Strangely enough, Salinger’s last love had the same last name as his first love: O’Neill. Coincidence? I think not. Salinger spent his whole life looking for a replacement for his beloved Oona O’Neill, and he finally found one in Colleen. Could Salinger’s obsession with replacing Oona have driven him towards a different lover with the same name? I think it’s quite possible. Not only did Colleen have O’Neill’s last name, but she also had her youth. Even though Colleen O’Neill was the oldest woman we know of to have a relationship with Salinger, she also had the largest gap in age with him (40 years compared to Maynard and Salinger’s 35 year divide). There were enough years separating O’Neill and Salinger for him to still consider her “young.”

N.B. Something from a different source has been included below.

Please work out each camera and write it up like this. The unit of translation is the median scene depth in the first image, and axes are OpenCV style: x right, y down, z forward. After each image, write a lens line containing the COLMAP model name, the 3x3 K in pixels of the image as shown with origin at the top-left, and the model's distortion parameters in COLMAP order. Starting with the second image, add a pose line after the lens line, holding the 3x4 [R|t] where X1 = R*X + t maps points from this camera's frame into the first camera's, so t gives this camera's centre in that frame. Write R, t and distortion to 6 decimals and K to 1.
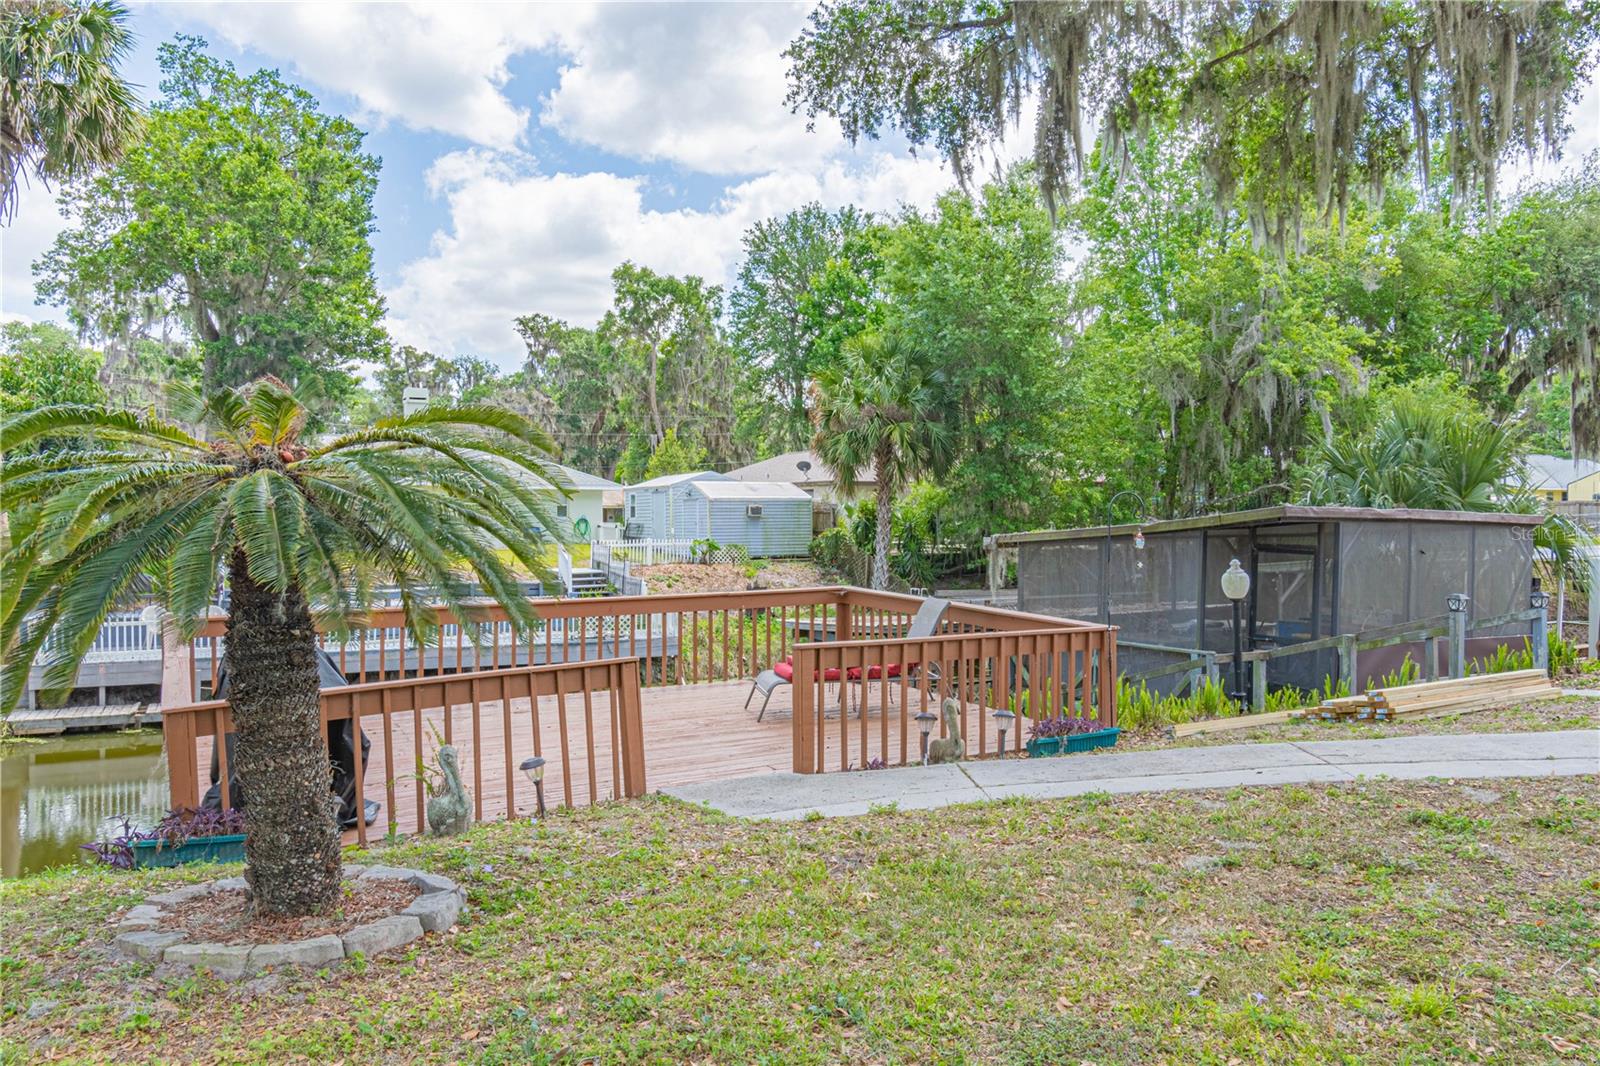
lens RADIAL K [[1176.2, 0, 808.9], [0, 1176.2, 526.9], [0, 0, 1]] dist [-0.007238, 0.005518]
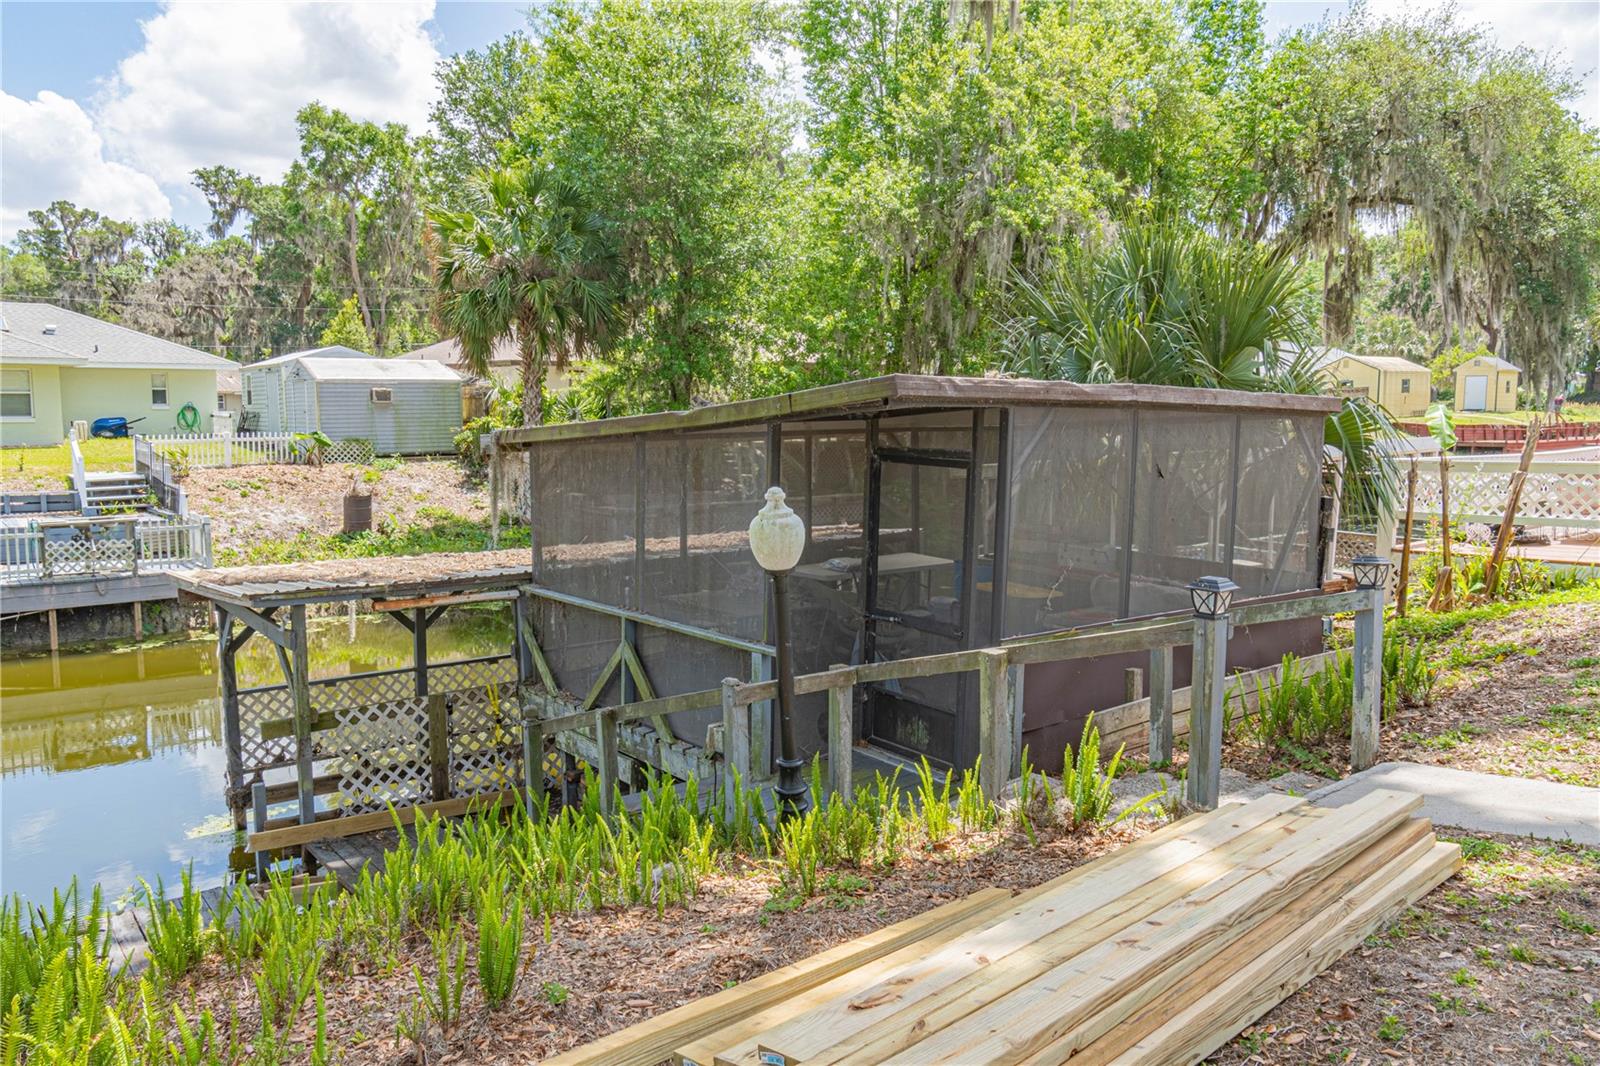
lens RADIAL K [[1176.2, 0, 808.9], [0, 1176.2, 526.9], [0, 0, 1]] dist [-0.007238, 0.005518]
pose [[0.984056, -0.017744, 0.176970, 0.069735], [0.000982, 0.995538, 0.094358, -0.000183], [-0.177854, -0.092680, 0.979683, 0.127731]]
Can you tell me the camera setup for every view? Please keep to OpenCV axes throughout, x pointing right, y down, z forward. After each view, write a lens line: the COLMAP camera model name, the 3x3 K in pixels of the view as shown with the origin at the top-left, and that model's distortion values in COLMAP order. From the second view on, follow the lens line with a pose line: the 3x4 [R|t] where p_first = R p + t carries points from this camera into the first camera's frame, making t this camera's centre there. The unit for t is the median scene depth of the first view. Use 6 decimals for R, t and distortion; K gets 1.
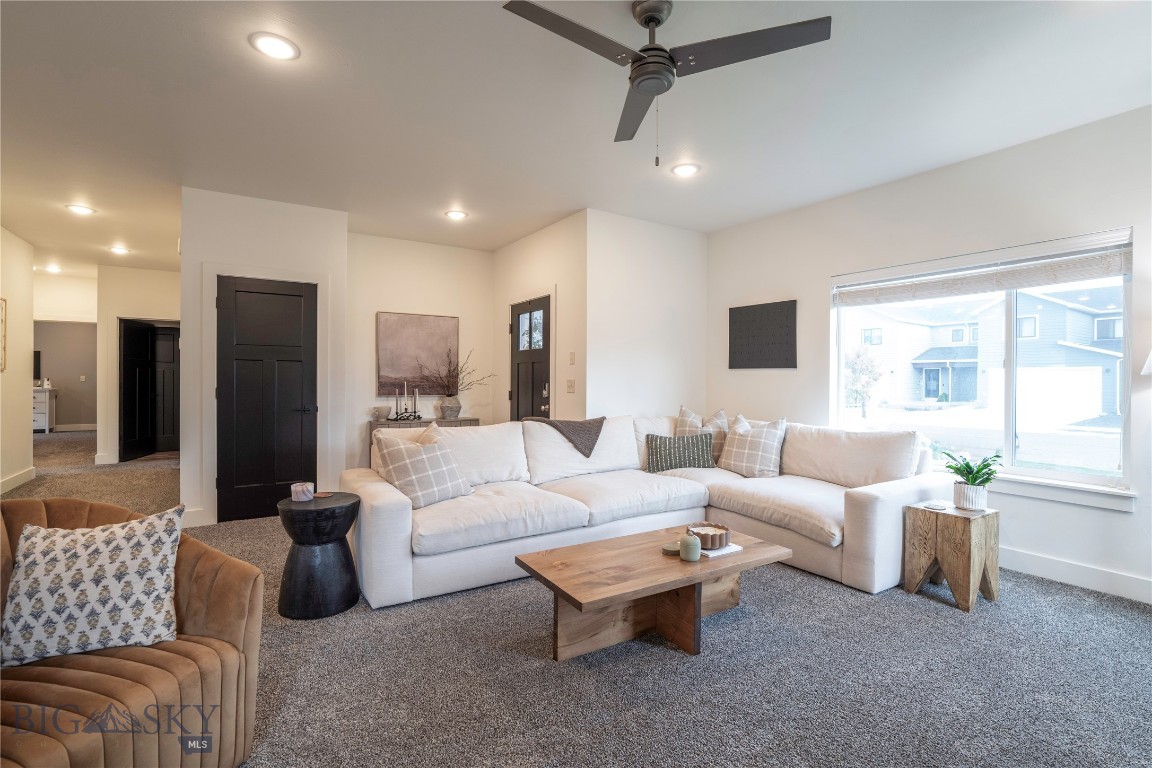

O’Neill worked as an au pair when she was younger and was dating another man when Salinger offered to give her a ride home one day. She didn’t initially see Salinger in a romantic way and ended up marrying her boyfriend. However, Salinger and O’Neill began corresponding through letters and O’Neill eventually left her husband for Salinger. There isn’t much more information about Salinger and O’Neill’s relationship that is publicly available, but we do know that O’Neill was director of the annual Cornish town fair. She used to walk Salinger around the fairgrounds, repeating things to him when other people struck up a conversation because Salinger was fairly deaf. The two lived out a long and happy relationship that was hidden from the public eye. They kept to themselves, but had friends around town and went out occasionally. As far as the public knows, O’Neill was Salinger’s last love. Was she his greatest? It’s hard to say, but she seemed to make him happy during his last years.

Works Cited:

Shields, David, and Shane Salerno. Salinger. New York City: Story Factory, 2013. Print.